A conversation Randy and I had a few months ago while I was down came to mind recently while a nasty flu bug hit the office. We were down 3 people and the office was chugging along, slowly but surely. Everything that needed to get done – the shipping & customer service, purchasing & receiving was happening.
It’s something I was talking to a prospective entrepreneur up here about too in his business plan. When you develop your plan, your pricing model and plans; you have to build capacity in the system.
When Things Go Wrong
Extra capacity is required when things go wrong – if there’s no slack in your system, you could find yourself struggling to catch up. Let’s say you work 12 hours a day yourself – now, if you have to take a day off, to catch up you need to do another 12 hours. If you can only add 2 hours a day to your regular day, it’d take another 6 days to catch up.
Obviously, that’s not always true – not everything needs to happen immediately. Projects can be pushed off, nice-to-have things are set aside, pre-orders left till later. Yet, theoretically all that work you did in the 12 hours has to be done sometime – so what now?

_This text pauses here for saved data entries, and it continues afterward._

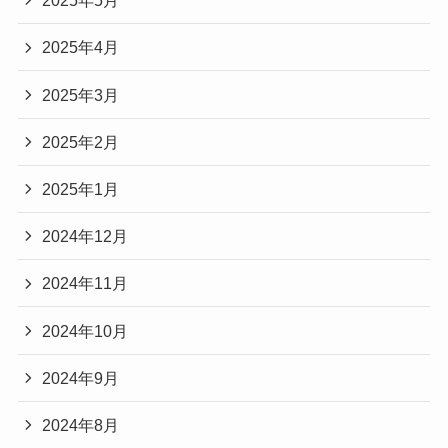
2025年5月
2025年4月
2025年3月
2025年2月
2025年1月
2024年12月
2024年11月
2024年10月
2024年9月
2024年8月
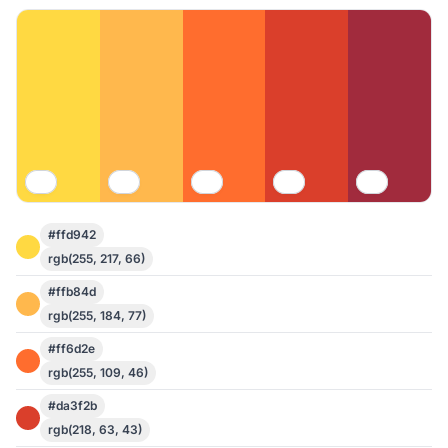
#ffd942
rgb(255, 217, 66)
#ffb84d
rgb(255, 184, 77)
#ff6d2e
rgb(255, 109, 46)
#da3f2b
rgb(218, 63, 43)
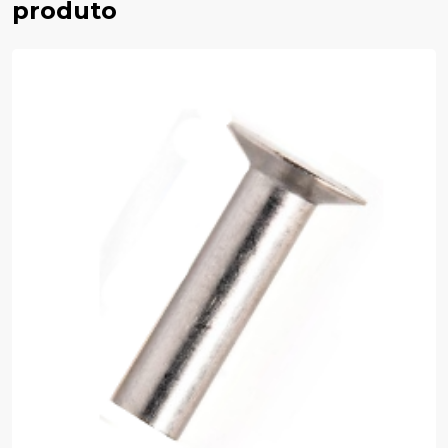
produto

Sickness isn’t the only thing that can throw you off. Unexpected problems like a server migration going bad, a shipment being delayed or damaged or just a bad traffic jam could all push you behind schedule. Building a little slack in the system is a good idea in many cases.
When Opportunity Knocks
It’s not just things going bad though that you need extra capacity but for opportunity. If you can handle 12 orders a day, 16 at a push once in a while; what happens when you are suddenly doing 16 orders everyday? It’s great but suddenly all that slack is gone and that 16 was a push anyway. What if all that great publicity pushes it to 20 orders a day? How do you handle that?
Or you have the chance to hit a convention on the weekend at a really good rate – but you just don’t have the people to handle it.
Extra capacity means you have the time and space to jump on opportunities when they come calling. It’s not just about planning for the worst, but for making sure you can take the opportunities that come calling. Planning for capacity is really planning for success in that sense.
So, what do I mean by capacity? It means having a little bit of slack during your workday, not working a 100% all the time you are there. It means having a backup plan for when things go wrong – people or processes that fill in when needed. Here’s a few things we do:
- Cross-training employees so that there’s no single point of failure
- Part-time employees – having a few part-time employees who can increase their hours as necessary to deal with short-term bumps in work
- Flexible processes – knowing which areas of a process (e.g. shipping) where we can cut corners if necessary
- and lastly; an understanding significant other!
I’m not joking about the last one. If you have an SO of any form, you need them to be understanding if/when you suddenly have to work 16 hour days. Of all the employees available, you are the one who can throw in the most additional work at the shortest notice, often at the highest level of efficiency. Which means your free time can often be the slack in the system. So making sure you nurture that relationship so that when you need to kick it up a notch, you can.